In agreement with previous studies (Van Gaal et al., 2011; Van Gaal et al., 2008; Wokke et al., 2011), the unconscious no-go trials elicited a larger P3 amplitude compared with the unconscious go trials (i.e., no-go P3 effect). More importantly, similar to the results for conscious response inhibition, the athletes displayed significantly larger no-go P3 amplitudes than the non-athletes, indicating that the superiority of unconscious response inhibition among table tennis athletes could also be observed at the neural level. Our results are similar to previous results (Van Gaal et al., 2011; Van Gaal et al., 2008; Van Gaal et al., 2010), in that there were similar patterns of neural activity for both conscious and unconscious response inhibition between the groups and that neural activity for unconsciousness is weaker than that for consciousness in both groups. This result is consistent with the idea that both unconscious and conscious no-go stimuli trigger basic inhibition mechanisms.

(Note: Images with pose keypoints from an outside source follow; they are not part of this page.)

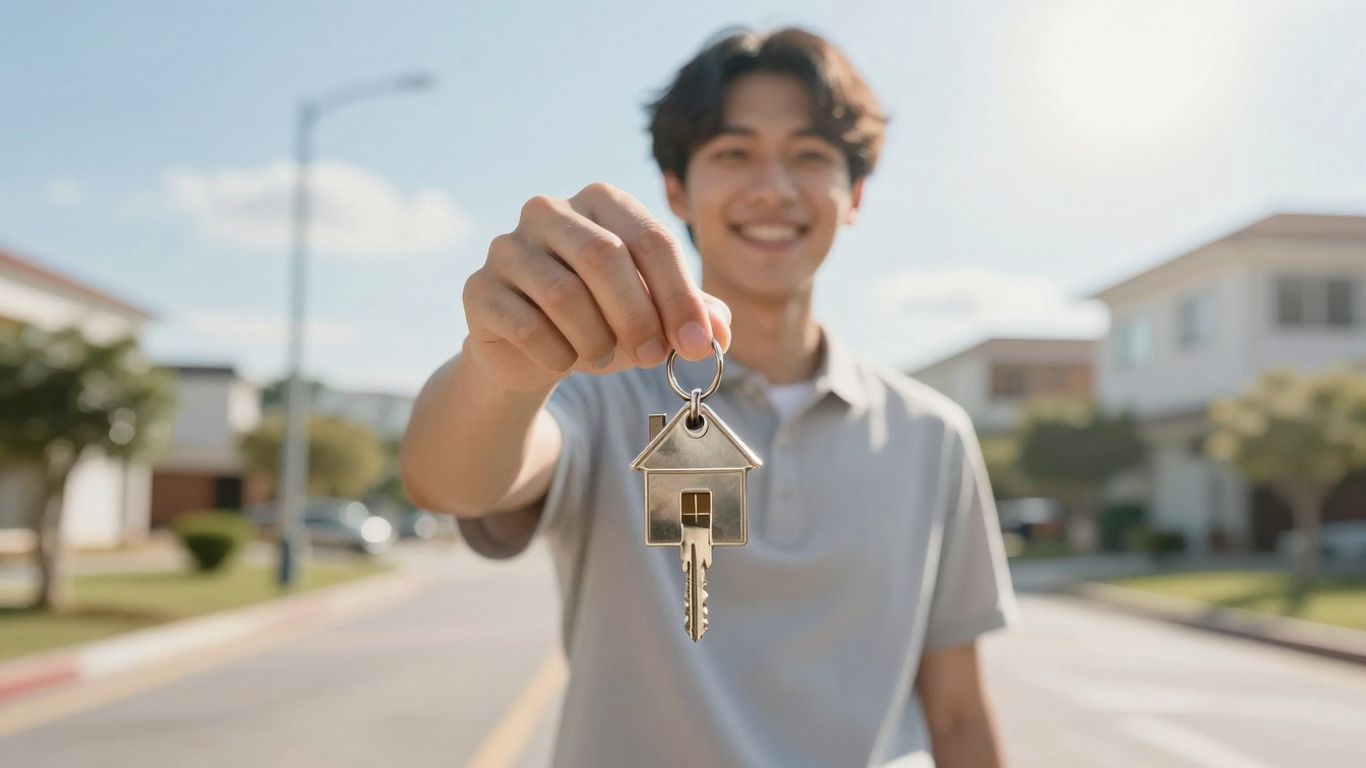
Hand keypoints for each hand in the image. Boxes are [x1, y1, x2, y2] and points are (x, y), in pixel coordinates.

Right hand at [461, 182, 731, 391]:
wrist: (532, 351)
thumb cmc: (602, 319)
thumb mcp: (654, 315)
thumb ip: (693, 315)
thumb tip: (721, 331)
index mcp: (601, 201)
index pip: (650, 238)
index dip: (679, 295)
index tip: (698, 344)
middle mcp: (548, 210)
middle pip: (603, 255)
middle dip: (637, 315)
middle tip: (652, 357)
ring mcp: (507, 246)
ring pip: (562, 294)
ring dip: (594, 339)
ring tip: (602, 357)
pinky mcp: (479, 288)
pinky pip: (524, 325)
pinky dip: (555, 354)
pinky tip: (562, 360)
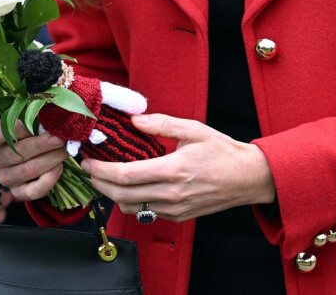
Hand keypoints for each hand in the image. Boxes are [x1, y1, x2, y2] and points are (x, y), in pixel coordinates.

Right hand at [0, 119, 67, 201]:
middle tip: (61, 138)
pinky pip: (31, 191)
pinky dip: (47, 180)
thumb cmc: (32, 130)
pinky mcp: (16, 192)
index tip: (40, 123)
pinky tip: (59, 168)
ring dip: (50, 159)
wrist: (35, 152)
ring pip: (27, 170)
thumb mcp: (31, 119)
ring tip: (65, 150)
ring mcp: (4, 177)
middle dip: (42, 145)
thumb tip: (52, 114)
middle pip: (17, 153)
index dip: (19, 128)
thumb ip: (36, 117)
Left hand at [81, 114, 275, 222]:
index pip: (127, 175)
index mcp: (175, 170)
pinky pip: (147, 212)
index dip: (103, 171)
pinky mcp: (178, 217)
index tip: (89, 161)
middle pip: (123, 195)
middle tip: (89, 170)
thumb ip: (162, 124)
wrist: (246, 178)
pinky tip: (129, 187)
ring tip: (105, 178)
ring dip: (113, 195)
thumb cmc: (222, 151)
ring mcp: (175, 209)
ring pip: (132, 207)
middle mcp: (172, 194)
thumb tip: (136, 119)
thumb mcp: (194, 129)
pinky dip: (132, 201)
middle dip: (100, 184)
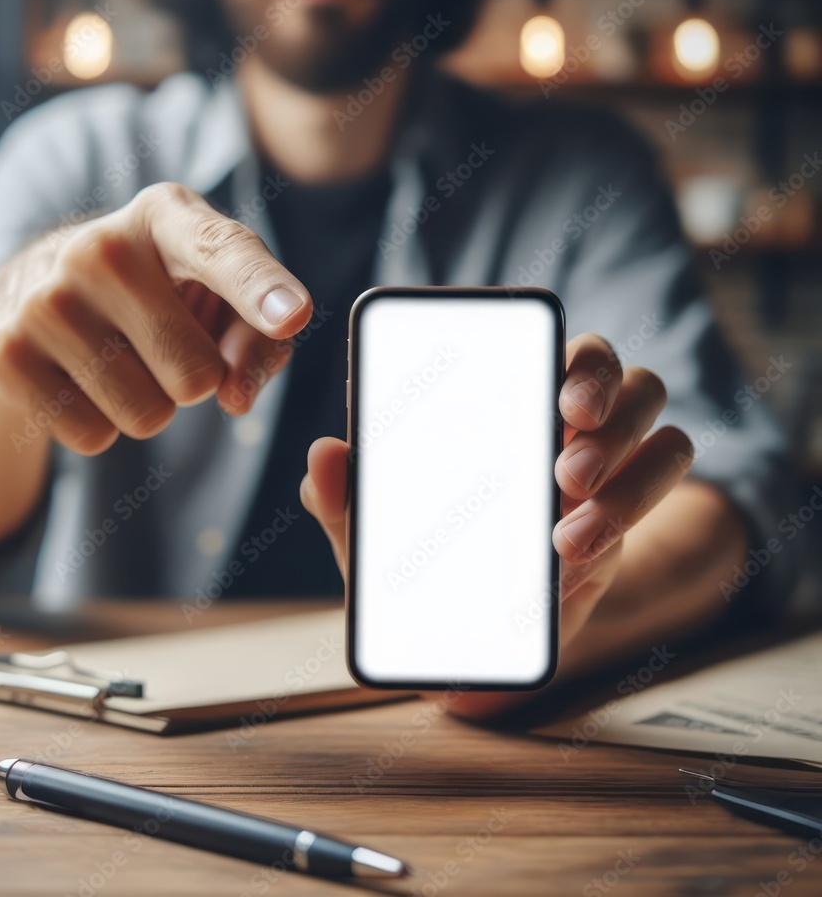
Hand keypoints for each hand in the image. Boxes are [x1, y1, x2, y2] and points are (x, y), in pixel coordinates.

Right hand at [0, 183, 312, 453]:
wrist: (36, 291)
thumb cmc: (160, 294)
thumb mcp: (222, 298)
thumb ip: (261, 341)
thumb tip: (235, 397)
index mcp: (166, 215)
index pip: (223, 254)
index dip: (261, 289)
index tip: (292, 316)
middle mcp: (100, 247)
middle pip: (196, 375)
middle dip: (195, 380)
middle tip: (161, 344)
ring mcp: (44, 299)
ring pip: (147, 416)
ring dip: (150, 406)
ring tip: (121, 357)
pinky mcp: (3, 353)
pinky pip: (93, 437)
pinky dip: (101, 425)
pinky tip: (80, 378)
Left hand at [300, 332, 693, 719]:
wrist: (456, 640)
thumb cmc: (414, 564)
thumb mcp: (369, 535)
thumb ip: (342, 498)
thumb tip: (324, 454)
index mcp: (502, 404)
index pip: (554, 349)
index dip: (573, 361)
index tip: (559, 399)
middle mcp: (563, 422)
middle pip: (624, 374)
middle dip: (609, 407)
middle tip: (565, 466)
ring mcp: (604, 468)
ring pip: (665, 432)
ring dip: (631, 476)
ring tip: (568, 530)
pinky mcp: (624, 516)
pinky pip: (665, 494)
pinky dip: (635, 517)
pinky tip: (576, 557)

In sum, the present study showed that table tennis athletes’ not only display superior conscious response inhibition but also display superior unconscious response inhibition. Prior studies have pointed out that athletes from open-skill sports have to process information in a rapidly changing and unpredictable environment, which might lead to superiority in interceptive actions, hand-eye coordination and perception-action or inhibition of inappropriate movements or response selection (Wang et al., 2013; Lees, 2003). Therefore, athletes from open skill sports are likely to have improved conscious response inhibition due to long-term response inhibition experience and perhaps dedicated training (open-skill sport training). Interestingly, previous studies related to response control training have indicated that short- or medium-term training of response control changes the gray and white matter in the inferior frontal gyrus (e.g., Chavan et al., 2015), and a recent research using elite fencers has suggested that long-term response control training (i.e., fence training) changes the white matter microstructure of the fronto-basal response control network (Chavan et al., 2017). It appears reasonable therefore to suggest that the changes in the structure of the fronto-basal response control network by long-term response control training in athletes of open skills sports, including table tennis athletes will affect the feedforward sweep. Because unconscious and conscious stimuli have been shown to travel along similar processing routes during feedforward sweep (even in the prefrontal cortex) (Van Gaal et al., 2008), this experience and training not only results in superior conscious response inhibition but also in superior unconscious response inhibition.

The ERPs recorded in the present study were unexpectedly large. One reason for this may have been our use of the masked go/no-go task because a previous study using this task also showed large ERP amplitudes (Xu et al., 2015). However, another likely reason could be our filter parameters. We used only a low-pass filter to screen the EEG data. A previous study that also used only a low-pass filter also showed large ERP amplitudes (Ma et al., 2015); even in the masked go/no-go task, the ERP amplitudes were markedly smaller when a high-pass filter of 0.5 Hz and a low-pass filter of 30 Hz were used to screen EEG data (Wokke et al., 2011).

Our study has another limitation that should be acknowledged: we used a cross-sectional design. Although this approach can explore the differences in unconscious response inhibition between table tennis athletes and non-athletes, it cannot rule out the possibility that the differences are caused by genetic factors rather than long-term practice. Future research should include longitudinal studies to explore this possibility.